Settings → Remediation policy. Forbid entire safety classes of automated remediation for your tenant. Tick a class to deny it; any remediation whose action falls in a denied class will not run for your tenant.

You have full control over all six classes. The dashboard surfaces strong warnings on the two that carry the most risk:

Denying reversible blocks most automated remediation. Tokenize, mask, quarantine, and block are all reversible actions — denying this class means your data may stay exposed during an incident until you act manually. Denying read_only provides no security benefit and may break inspection.

The deny-list fails open: if Slim.io cannot read your policy for any reason, remediation proceeds as normal rather than being silently blocked. This ensures a configuration error never quietly disables your protection.
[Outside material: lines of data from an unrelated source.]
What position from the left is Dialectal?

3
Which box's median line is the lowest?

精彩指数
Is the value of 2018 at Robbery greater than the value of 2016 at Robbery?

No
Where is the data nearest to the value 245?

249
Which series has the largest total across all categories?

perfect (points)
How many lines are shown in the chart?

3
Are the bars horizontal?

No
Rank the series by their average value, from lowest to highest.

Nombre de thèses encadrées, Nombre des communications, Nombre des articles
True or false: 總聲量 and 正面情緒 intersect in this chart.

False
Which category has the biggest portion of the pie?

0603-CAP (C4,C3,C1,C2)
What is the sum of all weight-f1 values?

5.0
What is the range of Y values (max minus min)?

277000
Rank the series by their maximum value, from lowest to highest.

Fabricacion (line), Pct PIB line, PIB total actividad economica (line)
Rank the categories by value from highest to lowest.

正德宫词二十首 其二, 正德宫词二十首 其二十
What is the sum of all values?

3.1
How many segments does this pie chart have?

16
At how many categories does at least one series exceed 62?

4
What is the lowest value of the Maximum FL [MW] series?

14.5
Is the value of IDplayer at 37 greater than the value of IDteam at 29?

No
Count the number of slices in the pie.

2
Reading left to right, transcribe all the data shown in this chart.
Every change is written to the audit log (remediation_policy_changed, with the prior and new denied lists).

Receipt co-signing

Settings → Receipt co-signing. For the highest assurance, you can require that remediation receipts be cryptographically co-signed by your own endpoint before they are finalized — so no high-assurance action is considered complete without a signature from infrastructure you control.

ModeBehavior
disabledNo co-signing (default)
optionalReceipts are co-signed when your endpoint is reachable
requiredReceipts must be co-signed; the action is not finalized without it

You set the mode and your co-signing endpoint URL. Slim.io provisions the mutual-TLS (mTLS) certificates that secure the connection — that’s the platform half of the handshake.

Provisioning handshake. You cannot select optional or required until Slim.io has provisioned the mTLS certificates for your tenant. If you try, you’ll see a “co-signing provisioning incomplete” message — contact Slim.io to complete provisioning, then set your mode. Your dashboard shows a platform-provisioned indicator so you always know the current state. (Slim.io never exposes the certificate material itself — only whether provisioning is complete.)